Medical assistance requires as much of the income of the institutionalized spouse as is necessary to pay medical expenses.  It will allow the recipient to keep $97 a month as a personal needs allowance.  This can go to purchase clothing, toiletries, haircuts, nail trimming, etc.  Medical assistance does not require the community spouse to contribute any of her income to pay medical expenses of her spouse.  If the community spouse has low income (below $1,992 per month) or high shelter expenses, Medical Assistance will allocate some of her spouse’s income to her to prevent her from becoming impoverished.

When are the couple’s assets valued?

When a married person applies for medical assistance, they fill out a form called an asset assessment.  They list all of their assets as of a certain date.  Oftentimes, the date to value the couple’s assets is considerably different than the date they apply for medical assistance.  The date in question is called the asset assessment date.  This date is the first date the ill spouse:

  1. was institutionalized for 30 consecutive days in a hospital, skilled nursing facility, or combination of the two, or
  2. had a Mn Choices screen, had been found to need a nursing home level of care, and began receiving home or community based services within 60 days of the screening

So, if John is now in a nursing home and his wife is applying for medical assistance, and he had a new knee inserted 5 years ago, and for this he was hospitalized for 5 days and he spent 26 days in a nursing home, the asset assessment date will be 5 years ago.

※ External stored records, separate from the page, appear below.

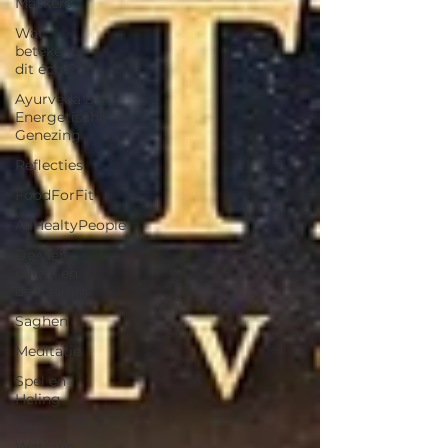
Maskers
Wat
betekent
dit écht?
Ayurveda &
Energetische
Genezing
Reflecties
FoodForFit
AllHealtyPeople
De vier
pijlers en
de 6 lagen
Saghen
Meditatie
Spel en
Heling
De
Wateren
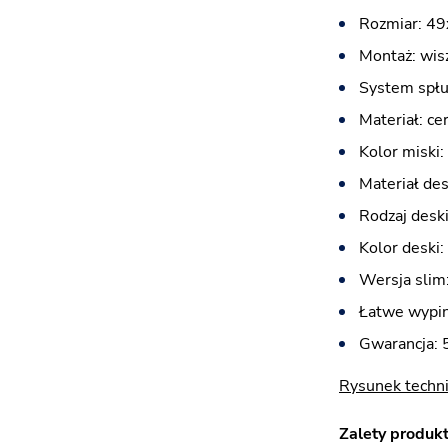
Rozmiar: 4
Montaż: wis
System spłu
Materiał: ce
Kolor miski: 
Materiał des
Rodzaj desk
Kolor deski: 
Wersja slim:
Łatwe wypin
Gwarancja: 5
Rysunek techn
Zalety produkt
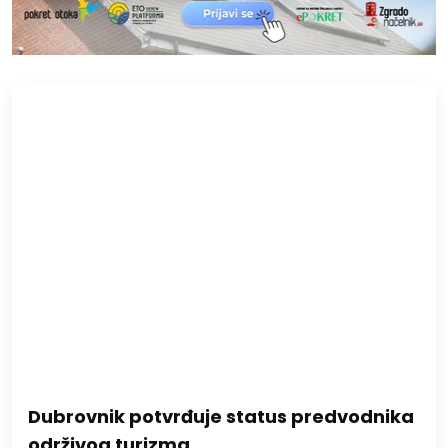
Dubrovnik potvrđuje status predvodnika
održivog turizma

What is the 5 year look back period?

The medical assistance rule is that anyone applying for medical assistance has to disclose any gifts made within 5 years of the application.  Does this mean there is a 5-year penalty?  No.  The penalty period for making gifts and the 5 – year lookback period are entirely separate periods.  For example, if you made a gift of $10,000 two years ago, and now apply for medical assistance, here is what happens:

  1. You must disclose the gift on the medical assistance application
  2. There will be a period of ineligibility because of the gift

The period of ineligibility will be $10,000 divided by the SAPSNF rate (currently $6,141).  The result (1.30 Months) will be the period of ineligibility.  However, that period will not start when you made the gift.  It will not start until the county finds that you are otherwise eligible, including the requirement that your assets are below asset limits

Can a lawyer help?

That depends.  If you are a single person and your available assets are already below $3,000, the only thing a lawyer could do is to fill out the forms for you.  You may be able to do this yourself.  If, however, you are a single person with more than $3,000 in available assets or you are a married person with more than $40,000 in available assets, a lawyer may well be able to help you.   A lawyer may be able to preserve some of your assets that you would not otherwise be able to keep.